Some structures can be rebuilt automatically when either a CF failure or a CF link failure occurs. These include IRLM lock structures, OSAM and VSAM cache structures, and IMS shared-queues structures. The example in Figure 27-17 on page 491 uses an IRLM lock structure.

Figure 27-17. Three IMSs on Three z/OSs Sharing One IRLM Lock Structure on a Coupling Facility

Figure 27-17 shows an IRLM structure on CF1 before a CF failure.

Figure 27-18 on page 492 shows a scenario where CF1 (on which the IRLM structure resides) fails. When the CF fails, the system automatically recognizes the loss and rebuilds the lock structure on another CF (CF2). Each IRLM retains the information necessary to restore its lock information in the structure. The IRLMs together rebuild the lock structure on another CF. Data sharing is resumed. Similar rebuild and recovery occurs for OSAM, VSAM, and shared-queue structures.

Figure 27-18. IRLM Structure on Failed Coupling Facility Is Rebuilt on Another Coupling Facility

In Figure 27-19 on page 492, the CF does not fail. Instead, the connectivity between one of the processors and the CF fails. This case is treated the same as the loss of the CF. That is, the system automatically rebuilds the structure on another CF. All processors have connectivity to this CF. This means that data sharing can continue. Similar rebuild and recovery occurs for OSAM, VSAM, and shared-queue structures.

Figure 27-19. IRLM Structure Rebuilt on Another Coupling Facility After a Connectivity Failure

Recovery Using Structure Duplexing

Fast Path shared VSO does not rebuild its cache structures. Instead, it relies on a duplicate copy to provide failure survival. The duplicate copy can be created in either of two ways.

Fast Path can build two structures. This is called user-managed duplexing.
By using appropriate hardware prerequisites, you can have the system build duplexed structures. This is system-managed duplexing. System-managed duplexing is also available for IRLM lock structures and shared-queues structures.

Figure 27-20 shows a duplexed DEDB VSO structure on two coupling facilities that are being shared by three IMSs.

Figure 27-20. Shared VSO Structure Duplexed on Two Coupling Facilities

If a CF is lost (as shown in Figure 27-21 on page 494), then a duplicate structure on another CF is used.

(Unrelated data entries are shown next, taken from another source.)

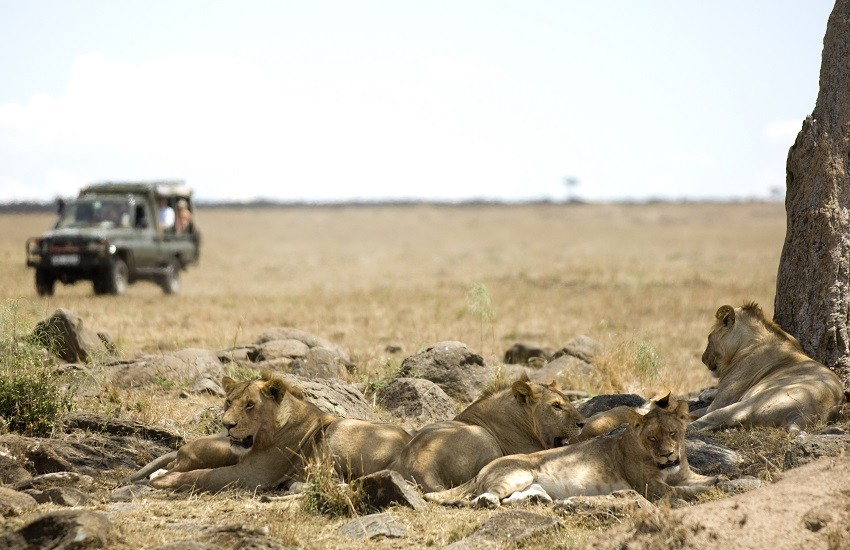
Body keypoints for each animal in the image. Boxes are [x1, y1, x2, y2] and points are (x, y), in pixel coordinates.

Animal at [141, 370, 412, 496]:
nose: (226, 425)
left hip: (339, 431)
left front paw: (163, 480)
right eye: (228, 402)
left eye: (250, 405)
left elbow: (203, 476)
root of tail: (408, 443)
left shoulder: (252, 475)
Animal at [424, 396, 716, 508]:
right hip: (517, 473)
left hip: (529, 482)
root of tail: (483, 469)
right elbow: (677, 492)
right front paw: (700, 492)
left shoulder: (684, 473)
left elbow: (705, 480)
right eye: (652, 437)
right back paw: (489, 501)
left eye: (673, 433)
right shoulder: (648, 486)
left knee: (514, 498)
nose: (667, 454)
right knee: (485, 496)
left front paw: (719, 482)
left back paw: (538, 500)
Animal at [688, 302, 840, 436]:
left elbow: (698, 411)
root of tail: (800, 418)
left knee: (712, 419)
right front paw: (706, 393)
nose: (703, 359)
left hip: (748, 404)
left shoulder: (721, 401)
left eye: (709, 338)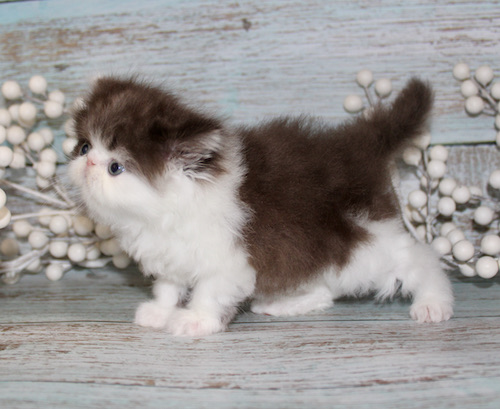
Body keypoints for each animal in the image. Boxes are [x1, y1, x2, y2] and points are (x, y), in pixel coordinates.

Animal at [67, 76, 453, 336]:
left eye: (115, 167)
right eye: (85, 147)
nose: (88, 164)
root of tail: (360, 145)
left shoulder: (229, 260)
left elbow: (209, 291)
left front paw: (195, 320)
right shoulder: (172, 253)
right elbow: (168, 286)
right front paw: (161, 312)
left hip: (364, 240)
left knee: (417, 257)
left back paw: (433, 301)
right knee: (327, 287)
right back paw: (287, 303)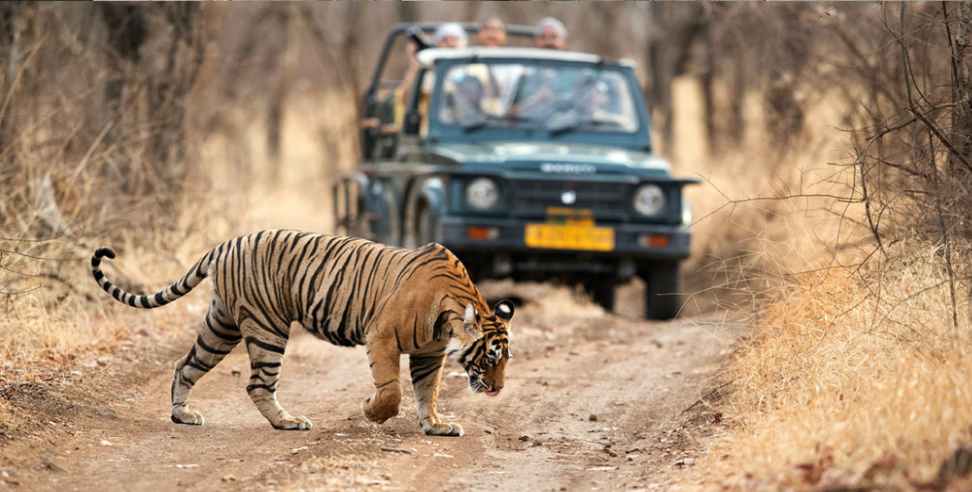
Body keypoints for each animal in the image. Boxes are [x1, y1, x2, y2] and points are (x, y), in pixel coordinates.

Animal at [89, 229, 516, 436]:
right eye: (490, 357)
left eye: (505, 359)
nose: (498, 389)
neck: (450, 312)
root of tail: (226, 244)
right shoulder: (381, 336)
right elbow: (392, 391)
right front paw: (371, 411)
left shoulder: (430, 352)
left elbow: (428, 392)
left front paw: (436, 425)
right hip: (267, 327)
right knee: (258, 384)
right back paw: (288, 422)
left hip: (221, 325)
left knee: (185, 365)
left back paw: (183, 415)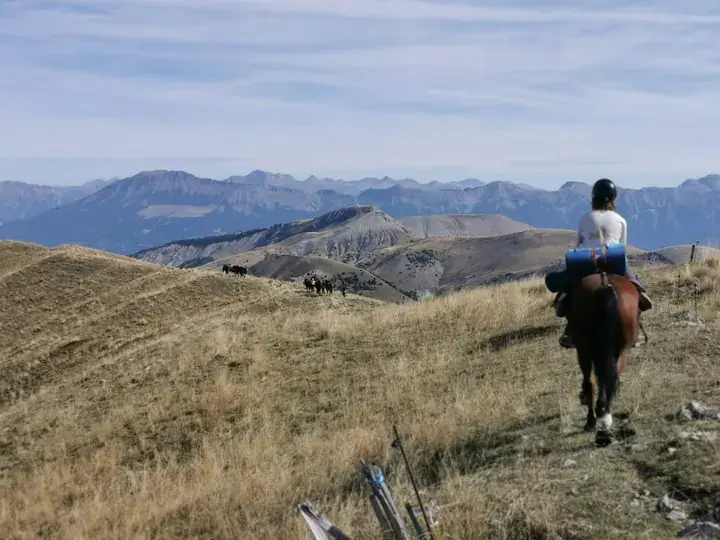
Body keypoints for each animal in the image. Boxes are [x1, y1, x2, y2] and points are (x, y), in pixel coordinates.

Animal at [568, 272, 640, 446]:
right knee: (611, 378)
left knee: (592, 382)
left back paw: (594, 421)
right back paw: (604, 422)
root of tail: (604, 284)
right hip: (622, 348)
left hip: (585, 349)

With system-managed duplexing, a duplicate is immediately built if another CF is available. If another CF is not available, a duplicate structure is built when another CF becomes available.

Figure 27-21. System-Managed Duplicate Shared VSO Structure Is Used After a Coupling Facility Failure

Similarly, if connectivity to a CF is lost, then the use of its structure is discontinued. The duplicate structure on another CF is used instead.